> **SUPPLIED TEXT**:
§ §

But with Christmas coming up, we'll ignore them a little longer. With luck we'll get through to the resumption of Parliament without another bucket of shit hitting the fan.

"Some of it is just incredibly bad behaviour fuelled by too much drink … We ought to calm everybody down, deal with the law breakers, support the police."

And the rest, let's be quite clear about this, has nothing to do with the R-word.

"I have a very simple view that this country should welcome people from all around the world, and benefit from that, providing when they come to this country they become Australians. That's my simple philosophy full stop."

What is mine and what it is too. If those foreigners aren't prepared to fit in, well what can they expect. It's the Australian way. Which, I remind you, is not at all racist.

Postscript:

With every man and his dog finding dire predictions from yesteryear on how things were going to go terribly wrong sooner or later, I can't see any good reason not to join in. Here's something some poms wrote 32 years ago:

Once upon a time, long long ago, there lay in a valley far, far away in the mountains, the most contented kingdom the world has ever known.

It was called Happy Valley, and it was ruled over by a wise old King called Otto, and all his subjects flourished and were happy, and there were no discontents or grumblers, because Wise King Otto had had them all put to death along with the Trade Union leaders many years before. and all the good happy folk of Happy Valley sang and danced all day long, and anyone who was for any reason miserable or unhappy or who had any difficult personal problems was prosecuted under the Happiness Act.
(from The Brand New Monty Python Papperbok, Palin et al London 1973)

Juan Ginés de Sepúlveda (1494 - 1573)

Another Great Dickhead of History

In 1518 the Spanish colonists in the Carribean wrote to their King, Charles, asking him to allow more black slaves to make up for the loss of the native population of the Carribean islands, who had been worked to extinction. They were supported by the four Jeronymite priors who governed the islands for Spain and by Fray Bartolomé de Las Casas, self-appointed defender of the native Americans. Like any enlightened man of the Sixteenth Century he believed that an African enslaved by Christians was better off than one left in Africa. He was less trusting of his compatriots and co-relionists when it came to the natives of the New World.

§ §

> **DATASET EXCERPT**:
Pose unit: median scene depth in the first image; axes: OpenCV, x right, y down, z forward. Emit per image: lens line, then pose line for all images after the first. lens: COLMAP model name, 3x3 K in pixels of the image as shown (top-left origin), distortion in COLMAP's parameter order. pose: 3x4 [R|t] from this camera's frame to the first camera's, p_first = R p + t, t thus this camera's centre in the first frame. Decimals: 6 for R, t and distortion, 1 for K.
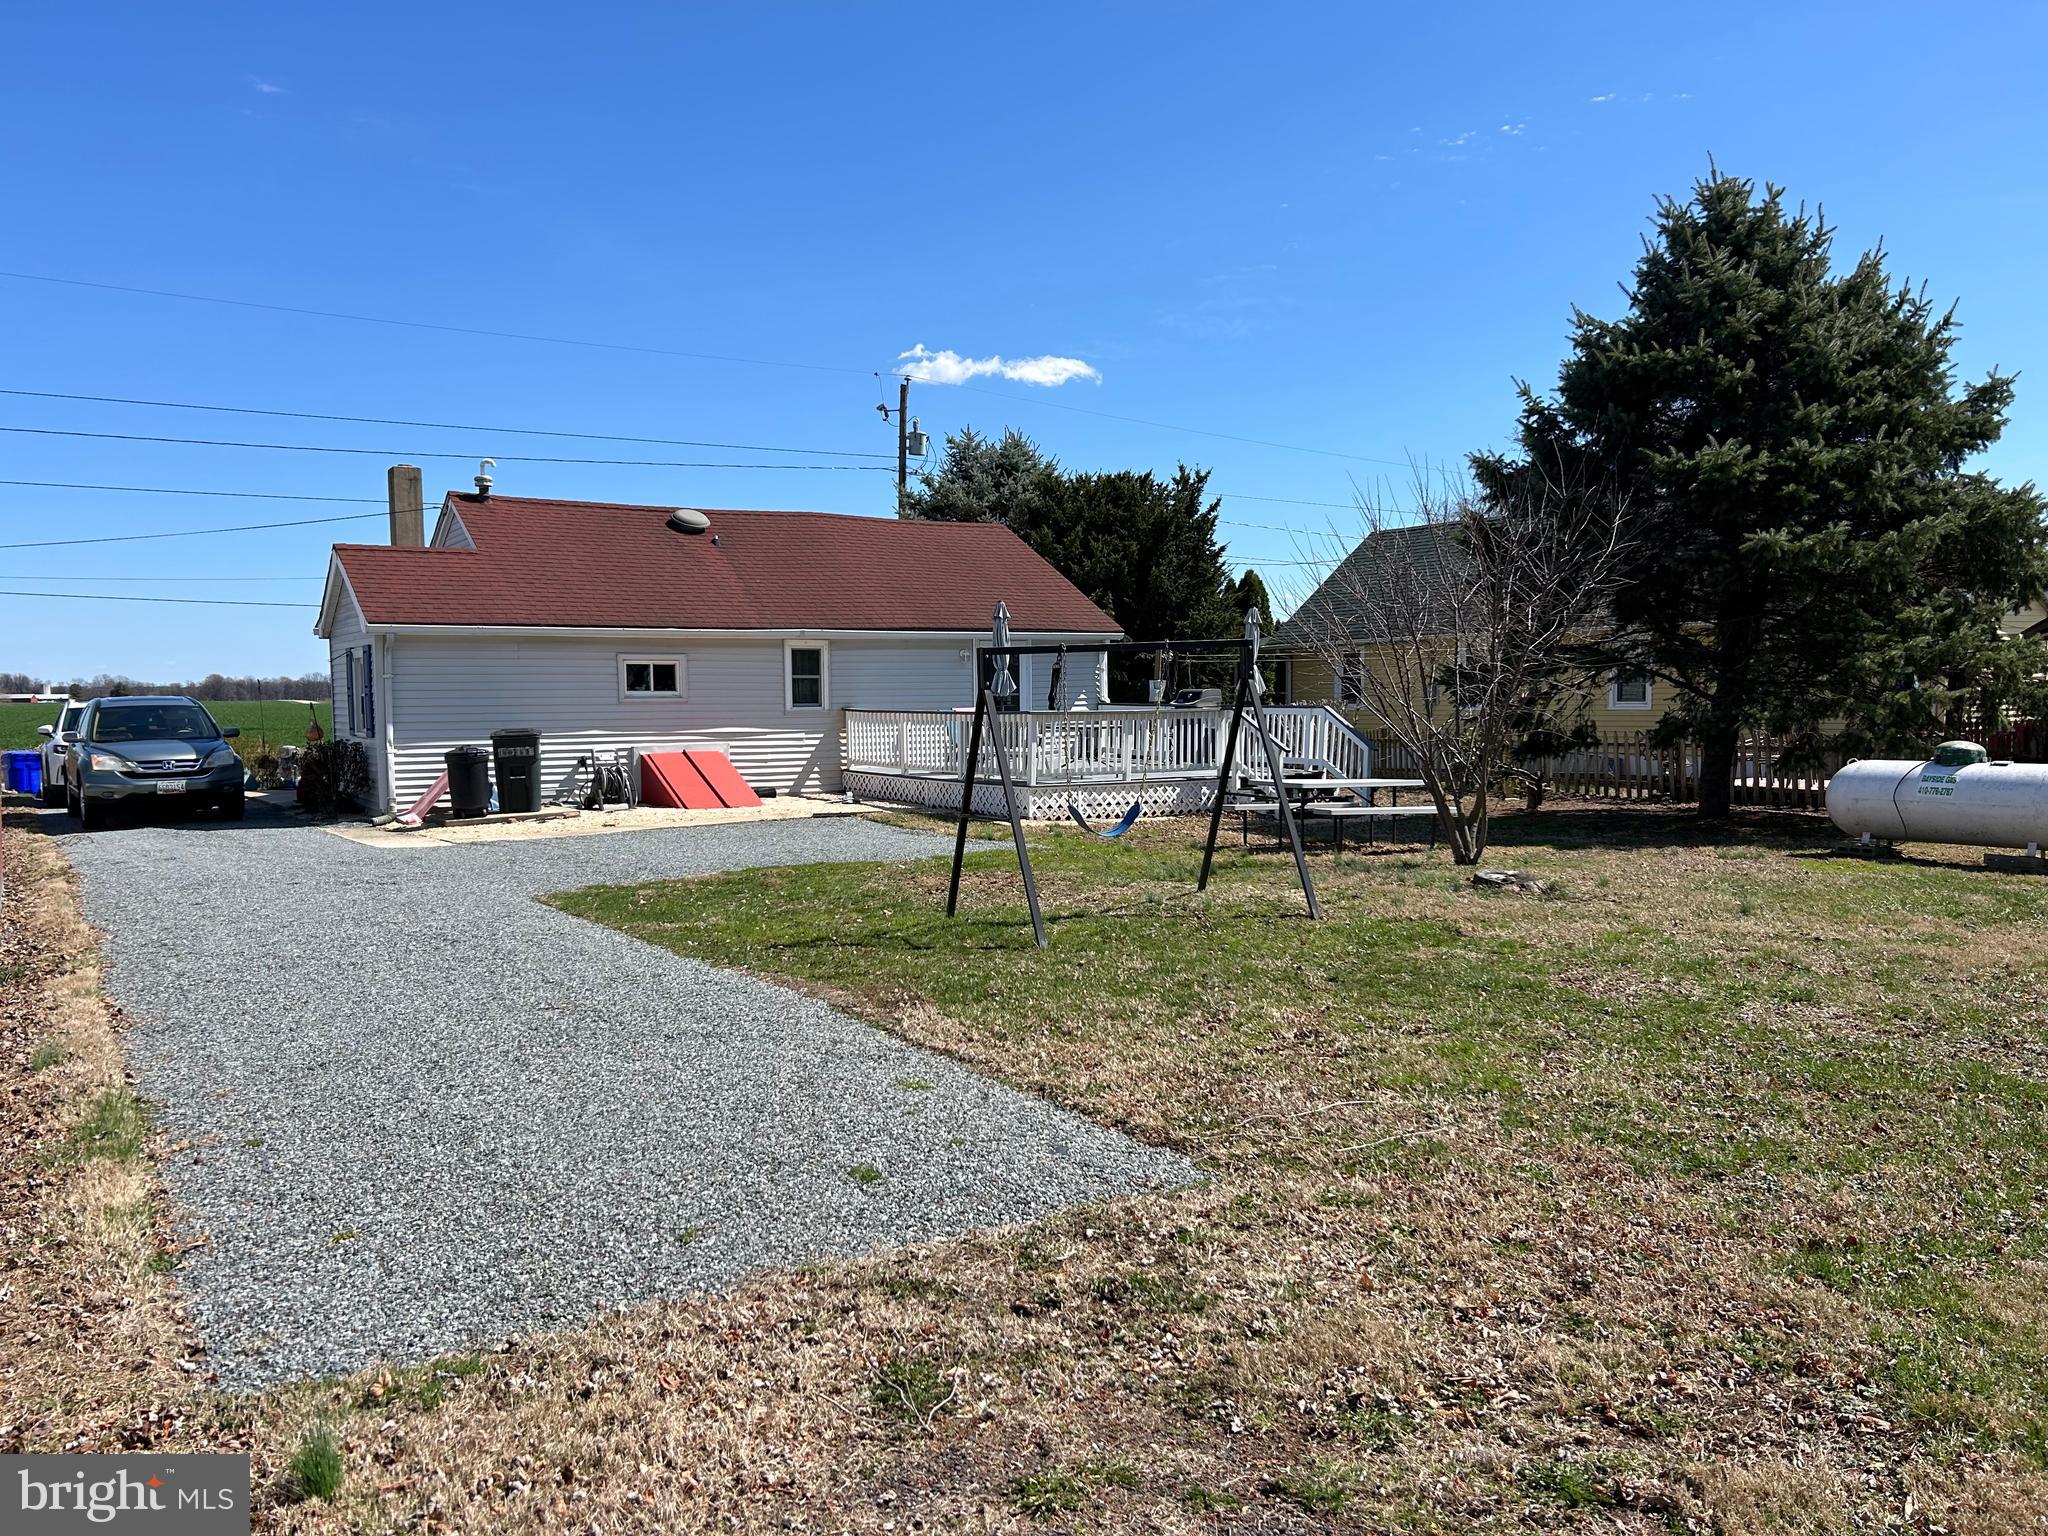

§ §

> **SET OF TASKS**:
**a.** According to the blog excerpt, who governed the Caribbean islands for Spain in 1518?
**b.** List every personal name that appears in the blog excerpt, in the order they occur.
The lines are separate from the blog excerpt.

> **ANSWER SECTION**:
**a.** The four Jeronymite priors.

**b.** Otto; Palin; Juan Ginés de Sepúlveda; Charles; Bartolomé de Las Casas